Typically, ICMP works as expected over an NGE domain when all routers participating in the NGE domain are NGE-capable; this includes running an NGE domain over a private IP/MPLS network. When an ICMP message is required, the NGE packet is decrypted first and the original packet is restored to create a detailed ICMP message using the original packet’s header information.
When the NGE domain crosses a Layer 3 service provider, or crosses over routers that are not NGE-aware, it is not possible to create a detailed ICMP message using the original packet’s information, as the NGE packet protocol is always set to ESP. Furthermore, the NGE router that receives these ICMP messages drops them because the messages are not NGE-encrypted.
The combination of dropping ICMP messages at the NGE border node and the missing unencrypted packet details in the ICMP information can cause problems with diagnosing network issues.
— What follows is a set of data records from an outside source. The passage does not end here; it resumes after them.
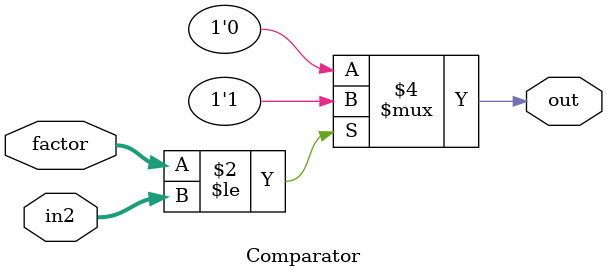
<source format=v>
module Comparator(out, factor, in2);

    input [32:0] factor;
    input [32:0] in2;

    output reg [0:0] out;

    always @(factor or in2)
    begin
        if(factor <= in2)
            out = 1'b1;
        else
            out = 1'b0; 
    end

endmodule
</source>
To help with diagnosing network issues, additional statistics are available on the interface to show whether ICMP messages are being returned from a foreign node. The following statistics are included in the group encryption NGE statistics for an interface:
Group Enc Rx ICMP DestUnRch Pkts
Group Enc Rx ICMP TimeExc Pkts
Group Enc Rx ICMP Other Pkts
These statistics are used when clear text ICMP messages are received on an NGE router interface. The Invalid ESP statistics are not used in this situation even though the packet does not have a correct NGE ESP header. If there is no ingress exception ACL configured on the interface to allow the ICMP messages to be forwarded, the messages are counted and dropped.
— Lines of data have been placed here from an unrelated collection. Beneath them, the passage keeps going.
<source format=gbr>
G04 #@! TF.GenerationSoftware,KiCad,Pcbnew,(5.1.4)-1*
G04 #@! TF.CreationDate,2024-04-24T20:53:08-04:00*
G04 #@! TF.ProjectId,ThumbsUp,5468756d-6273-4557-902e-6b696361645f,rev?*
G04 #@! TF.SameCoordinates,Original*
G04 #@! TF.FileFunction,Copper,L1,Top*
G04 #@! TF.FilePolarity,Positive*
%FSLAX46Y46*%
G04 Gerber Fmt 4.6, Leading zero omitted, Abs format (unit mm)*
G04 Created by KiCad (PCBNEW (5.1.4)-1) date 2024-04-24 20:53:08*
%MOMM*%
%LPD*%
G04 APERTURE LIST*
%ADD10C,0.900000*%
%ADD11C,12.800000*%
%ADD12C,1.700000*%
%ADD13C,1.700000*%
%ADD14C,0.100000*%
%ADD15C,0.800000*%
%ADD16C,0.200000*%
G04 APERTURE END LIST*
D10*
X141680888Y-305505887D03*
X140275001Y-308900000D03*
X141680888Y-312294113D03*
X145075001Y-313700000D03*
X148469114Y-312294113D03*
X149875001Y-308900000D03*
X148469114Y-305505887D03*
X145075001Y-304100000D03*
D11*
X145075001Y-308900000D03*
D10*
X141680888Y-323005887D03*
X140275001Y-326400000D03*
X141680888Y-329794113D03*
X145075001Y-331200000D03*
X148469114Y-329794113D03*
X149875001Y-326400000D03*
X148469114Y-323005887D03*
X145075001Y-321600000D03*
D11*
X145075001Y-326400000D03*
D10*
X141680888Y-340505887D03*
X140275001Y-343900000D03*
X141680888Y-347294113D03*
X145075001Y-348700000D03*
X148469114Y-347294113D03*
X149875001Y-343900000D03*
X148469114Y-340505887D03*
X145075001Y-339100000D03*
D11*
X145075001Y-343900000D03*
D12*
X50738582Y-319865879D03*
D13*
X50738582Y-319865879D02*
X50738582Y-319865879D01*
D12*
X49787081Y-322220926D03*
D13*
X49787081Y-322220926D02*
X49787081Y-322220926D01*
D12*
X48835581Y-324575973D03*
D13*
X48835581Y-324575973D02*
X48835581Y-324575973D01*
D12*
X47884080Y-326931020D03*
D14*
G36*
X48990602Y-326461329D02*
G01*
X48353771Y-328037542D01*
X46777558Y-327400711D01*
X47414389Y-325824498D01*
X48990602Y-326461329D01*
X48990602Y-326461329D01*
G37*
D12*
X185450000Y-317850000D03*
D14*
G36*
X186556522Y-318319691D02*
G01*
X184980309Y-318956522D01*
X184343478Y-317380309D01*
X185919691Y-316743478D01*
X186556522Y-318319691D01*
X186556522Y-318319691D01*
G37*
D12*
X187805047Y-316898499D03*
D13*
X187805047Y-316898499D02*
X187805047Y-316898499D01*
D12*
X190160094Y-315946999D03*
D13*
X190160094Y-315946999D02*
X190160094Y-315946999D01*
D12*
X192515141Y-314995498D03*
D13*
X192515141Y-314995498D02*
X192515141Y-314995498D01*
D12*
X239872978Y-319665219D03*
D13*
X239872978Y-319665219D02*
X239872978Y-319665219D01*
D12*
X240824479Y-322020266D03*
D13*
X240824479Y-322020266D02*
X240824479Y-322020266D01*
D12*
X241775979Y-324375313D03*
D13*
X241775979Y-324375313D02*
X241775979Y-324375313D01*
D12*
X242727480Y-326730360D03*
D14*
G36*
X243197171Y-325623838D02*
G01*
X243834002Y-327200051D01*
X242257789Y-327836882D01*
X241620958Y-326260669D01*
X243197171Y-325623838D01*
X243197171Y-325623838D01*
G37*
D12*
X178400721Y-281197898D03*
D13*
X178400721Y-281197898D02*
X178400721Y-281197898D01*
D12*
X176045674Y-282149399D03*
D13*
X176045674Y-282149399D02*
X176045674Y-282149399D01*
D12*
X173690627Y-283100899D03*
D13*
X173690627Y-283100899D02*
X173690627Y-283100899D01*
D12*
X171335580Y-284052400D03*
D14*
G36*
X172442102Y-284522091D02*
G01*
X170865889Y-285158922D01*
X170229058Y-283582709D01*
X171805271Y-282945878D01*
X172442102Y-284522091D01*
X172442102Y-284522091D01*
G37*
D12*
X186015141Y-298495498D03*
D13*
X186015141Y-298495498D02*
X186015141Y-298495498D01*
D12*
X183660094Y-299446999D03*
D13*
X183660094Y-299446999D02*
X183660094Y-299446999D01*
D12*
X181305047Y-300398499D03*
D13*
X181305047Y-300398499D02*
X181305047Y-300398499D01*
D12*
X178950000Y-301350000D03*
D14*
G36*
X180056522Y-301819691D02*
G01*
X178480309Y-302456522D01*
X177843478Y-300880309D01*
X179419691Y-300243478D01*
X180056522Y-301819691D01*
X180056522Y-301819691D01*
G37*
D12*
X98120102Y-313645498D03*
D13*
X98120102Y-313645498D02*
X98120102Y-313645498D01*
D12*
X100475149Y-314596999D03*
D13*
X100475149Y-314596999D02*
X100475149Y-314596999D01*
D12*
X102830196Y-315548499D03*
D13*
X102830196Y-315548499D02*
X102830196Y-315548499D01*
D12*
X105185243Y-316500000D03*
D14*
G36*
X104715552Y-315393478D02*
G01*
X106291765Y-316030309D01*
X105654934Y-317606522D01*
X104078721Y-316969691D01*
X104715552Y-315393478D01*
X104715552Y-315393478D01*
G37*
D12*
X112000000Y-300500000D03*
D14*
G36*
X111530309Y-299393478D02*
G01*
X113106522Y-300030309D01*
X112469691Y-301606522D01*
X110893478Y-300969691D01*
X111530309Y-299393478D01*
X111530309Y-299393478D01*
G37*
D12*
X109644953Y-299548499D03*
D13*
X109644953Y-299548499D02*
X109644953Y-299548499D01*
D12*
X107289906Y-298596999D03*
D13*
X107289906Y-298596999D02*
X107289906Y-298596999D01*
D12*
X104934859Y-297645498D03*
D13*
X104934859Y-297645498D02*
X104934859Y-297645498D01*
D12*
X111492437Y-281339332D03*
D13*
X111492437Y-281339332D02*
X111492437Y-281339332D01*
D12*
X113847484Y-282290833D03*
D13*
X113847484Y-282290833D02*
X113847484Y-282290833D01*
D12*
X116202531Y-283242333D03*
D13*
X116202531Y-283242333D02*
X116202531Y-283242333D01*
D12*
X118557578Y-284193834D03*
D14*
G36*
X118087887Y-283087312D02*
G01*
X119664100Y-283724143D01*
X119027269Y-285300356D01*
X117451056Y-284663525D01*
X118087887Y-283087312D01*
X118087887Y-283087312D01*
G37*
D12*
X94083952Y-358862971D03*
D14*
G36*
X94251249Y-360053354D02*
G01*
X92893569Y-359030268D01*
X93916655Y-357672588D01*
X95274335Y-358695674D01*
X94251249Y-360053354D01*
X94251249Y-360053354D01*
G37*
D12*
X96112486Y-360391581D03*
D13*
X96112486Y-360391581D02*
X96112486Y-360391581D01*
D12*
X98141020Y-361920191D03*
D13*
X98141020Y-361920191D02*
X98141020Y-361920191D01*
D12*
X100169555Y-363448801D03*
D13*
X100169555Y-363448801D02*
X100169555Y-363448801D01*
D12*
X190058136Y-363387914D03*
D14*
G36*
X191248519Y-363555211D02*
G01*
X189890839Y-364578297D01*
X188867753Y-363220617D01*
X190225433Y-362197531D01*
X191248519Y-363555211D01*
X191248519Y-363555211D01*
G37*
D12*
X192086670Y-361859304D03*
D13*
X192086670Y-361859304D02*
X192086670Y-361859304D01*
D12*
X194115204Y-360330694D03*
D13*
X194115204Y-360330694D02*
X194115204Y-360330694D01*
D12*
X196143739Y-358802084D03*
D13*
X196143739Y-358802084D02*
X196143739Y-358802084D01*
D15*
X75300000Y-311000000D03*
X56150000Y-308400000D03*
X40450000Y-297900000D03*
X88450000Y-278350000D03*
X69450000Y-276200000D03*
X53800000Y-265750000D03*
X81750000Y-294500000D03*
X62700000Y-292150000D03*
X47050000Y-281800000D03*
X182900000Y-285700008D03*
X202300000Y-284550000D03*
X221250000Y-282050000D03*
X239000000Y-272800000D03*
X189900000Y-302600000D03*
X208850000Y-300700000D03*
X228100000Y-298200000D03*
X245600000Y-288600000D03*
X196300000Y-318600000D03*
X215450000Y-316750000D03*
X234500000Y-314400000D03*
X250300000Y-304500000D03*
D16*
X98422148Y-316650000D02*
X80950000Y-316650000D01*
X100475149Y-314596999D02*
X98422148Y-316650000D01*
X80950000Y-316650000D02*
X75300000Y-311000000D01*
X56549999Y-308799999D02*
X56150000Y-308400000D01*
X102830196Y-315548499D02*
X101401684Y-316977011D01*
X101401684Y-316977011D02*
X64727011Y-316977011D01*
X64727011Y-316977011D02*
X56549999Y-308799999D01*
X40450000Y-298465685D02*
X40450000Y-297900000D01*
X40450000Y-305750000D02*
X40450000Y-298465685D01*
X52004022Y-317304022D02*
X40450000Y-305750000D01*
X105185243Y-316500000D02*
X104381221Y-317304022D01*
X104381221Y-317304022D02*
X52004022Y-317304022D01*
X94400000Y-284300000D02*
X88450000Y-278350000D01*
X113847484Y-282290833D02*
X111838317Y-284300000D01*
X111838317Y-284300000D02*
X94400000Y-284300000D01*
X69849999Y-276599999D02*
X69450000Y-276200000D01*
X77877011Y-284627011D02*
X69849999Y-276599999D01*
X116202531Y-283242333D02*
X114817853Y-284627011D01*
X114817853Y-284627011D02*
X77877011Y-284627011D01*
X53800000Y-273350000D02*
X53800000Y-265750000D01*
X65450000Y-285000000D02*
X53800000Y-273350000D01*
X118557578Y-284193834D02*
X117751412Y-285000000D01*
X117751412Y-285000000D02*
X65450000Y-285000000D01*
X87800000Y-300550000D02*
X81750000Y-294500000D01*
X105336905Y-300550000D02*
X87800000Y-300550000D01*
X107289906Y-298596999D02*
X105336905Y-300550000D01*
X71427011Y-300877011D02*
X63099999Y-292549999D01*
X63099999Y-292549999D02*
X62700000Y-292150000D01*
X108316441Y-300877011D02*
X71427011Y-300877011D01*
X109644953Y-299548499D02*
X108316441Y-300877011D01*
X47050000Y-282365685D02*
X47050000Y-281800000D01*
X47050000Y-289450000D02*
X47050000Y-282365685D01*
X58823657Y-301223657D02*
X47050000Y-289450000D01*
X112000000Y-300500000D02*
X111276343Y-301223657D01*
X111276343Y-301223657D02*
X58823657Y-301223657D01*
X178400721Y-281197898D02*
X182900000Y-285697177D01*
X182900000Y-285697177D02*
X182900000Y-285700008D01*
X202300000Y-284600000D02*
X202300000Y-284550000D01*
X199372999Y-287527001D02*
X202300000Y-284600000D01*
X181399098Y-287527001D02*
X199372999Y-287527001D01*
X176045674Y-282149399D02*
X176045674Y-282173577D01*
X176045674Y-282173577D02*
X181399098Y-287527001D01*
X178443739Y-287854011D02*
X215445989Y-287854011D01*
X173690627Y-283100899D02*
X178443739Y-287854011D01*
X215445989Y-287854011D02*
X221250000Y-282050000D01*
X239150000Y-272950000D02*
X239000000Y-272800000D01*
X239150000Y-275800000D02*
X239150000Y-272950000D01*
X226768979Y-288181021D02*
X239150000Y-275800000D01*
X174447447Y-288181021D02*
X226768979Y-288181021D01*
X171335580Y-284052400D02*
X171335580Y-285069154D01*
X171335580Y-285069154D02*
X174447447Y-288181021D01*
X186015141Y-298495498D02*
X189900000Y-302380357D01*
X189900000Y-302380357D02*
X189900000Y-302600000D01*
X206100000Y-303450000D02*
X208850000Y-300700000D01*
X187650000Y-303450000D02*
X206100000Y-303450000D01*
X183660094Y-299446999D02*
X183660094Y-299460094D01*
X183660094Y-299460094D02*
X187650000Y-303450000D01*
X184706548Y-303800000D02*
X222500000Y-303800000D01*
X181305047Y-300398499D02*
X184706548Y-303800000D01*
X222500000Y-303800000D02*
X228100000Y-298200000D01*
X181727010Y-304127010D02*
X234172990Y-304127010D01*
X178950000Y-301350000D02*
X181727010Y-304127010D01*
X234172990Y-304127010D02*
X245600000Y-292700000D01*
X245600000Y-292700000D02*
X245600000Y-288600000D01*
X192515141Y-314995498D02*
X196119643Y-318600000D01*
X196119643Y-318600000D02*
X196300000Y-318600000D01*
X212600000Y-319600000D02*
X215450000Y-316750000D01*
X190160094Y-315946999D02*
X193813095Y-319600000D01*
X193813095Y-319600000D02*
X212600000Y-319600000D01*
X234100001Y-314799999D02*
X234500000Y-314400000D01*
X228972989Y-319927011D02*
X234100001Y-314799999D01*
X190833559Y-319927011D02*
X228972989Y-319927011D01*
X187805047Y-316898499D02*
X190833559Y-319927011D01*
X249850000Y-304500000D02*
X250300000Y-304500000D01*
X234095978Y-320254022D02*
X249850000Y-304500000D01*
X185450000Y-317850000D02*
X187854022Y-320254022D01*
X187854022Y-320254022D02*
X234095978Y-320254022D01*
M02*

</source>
If more information is required for these ICMP messages, such as source or destination address information, a second ICMP filter can be configured on the interface to allow logging of the ICMP messages. If the original packet information is also required, an egress exception ACL can be configured with the respective source or destination address information, or other criteria, to allow the original packet to enter the NGE domain in clear text and determine which flows are causing the ICMP failures.